When it comes to local wildlife, bird watching is one of the most relaxing and rewarding experiences you can have.
Whether you are an expert birdwatcher or just a wildlife lover, the Bahamas serves as one of the best places to catch a glimpse of a wide variety of winged creatures. With over 300 species of birds inhabiting the Bahamas, you are bound to have a few interesting encounters.
DISCOVER THE LOCAL BIRDS
From Abaco, to Eleuthera, to Exuma, to Andros, the Out Islands of the Bahamas are typically the best places to spot interesting birds. There are a number of field guides available, although be sure to do your research early and book well before your departure.
Bird watching is a niche pursuit, but also a very rewarding one.
There are various habitats throughout the Bahamas where you will be able to take in the wildlife and catch a glimpse of the local birds, including ponds, seashores, wetlands and reserves managed by the Bahamas National Trust. Between native birds, migrating birds and endemic birds (i.e., only breed on the islands), the Bahamas is home to some of the most interesting and exotic birds in the world.
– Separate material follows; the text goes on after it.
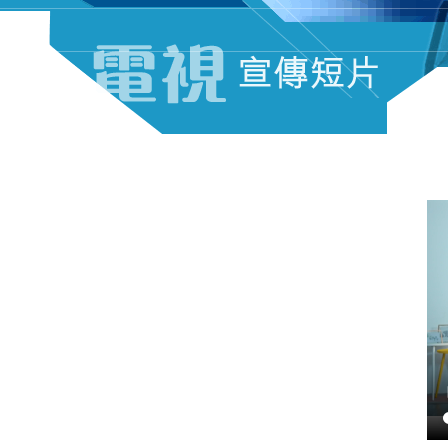
電視宣傳短片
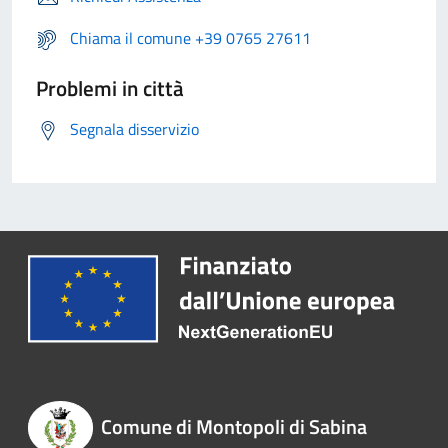
Chiama il comune +39 0765 27611
Problemi in città
Segnala disservizio
Comune di Montopoli di Sabina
Many North American migrant birds call the Bahamas home during the winter, and some of the most common species you will find while checking out the Bahamas wildlife include white-cheeked pintails, Caribbean doves, Bahama woodstars, loggerhead kingbird and a variety of egrets and herons.
FIVE LOCAL SPECIES THAT CAN BE SEEN IN VARIOUS BAHAMAS HABITATS
Bahama Swallow – The Bahama Swallow is an endemic species of the Bahamas that can be found in the summer months on Grand Bahama, Abaco and Andros. You are likely to spot these slender-bodied birds with pointed wings perched on wires or high branches when they are not darting to catch flying insects. While the movement of these birds is not as well understood as others, you may catch a glimpse of them nesting in pine tree cavities.
Bahama Woodstar – Another endemic species, woodstars are the only hummingbirds that can be found on New Providence and the majority of surrounding islands. These birds have gorgeous colors, boasting greenish upper parts and a white chest. Males have violet throat feathers that are absolutely stunning when you see them in the sunlight. You are most likely to find these birds feasting on the nectar found in flowers or minute insects. Check out local gardens, woodlands, and the open country.
Bahama Yellowthroat – The yellowthroat is a relatively large bird whose movement is slowed down by its heavy bill. With a black mask, gray cap and yellow throat, breast and upper belly, these birds are very distinctive. Check out Abaco, Grand Bahama, Eleuthera and Cat Island for a sighting.
Red-legged Thrush – One of the most striking birds to be found on the Bahamas, this bird is roughly 10 inches long and is predominantly grey in color with a reddish bill, red legs and a bright red ring around the eye. Look for the thrush throughout most of the northern islands on lawns, gardens, and areas left natural.
Bananaquit – This bird measures just four inches long and has a thin down-curved bill, white eyebrow, black back with white underparts and yellow rump and breast. Found on most islands, these small birds feed on nectar and in gardens with flowering shrubs, such as hibiscus.
With such a wide variety of species to be found, you will have no shortage of sightings. Check out Harrold and Wilson Ponds Park on New Providence, Abaco National Park or Inagua National Park for large colonies of these beautiful birds and many, many more.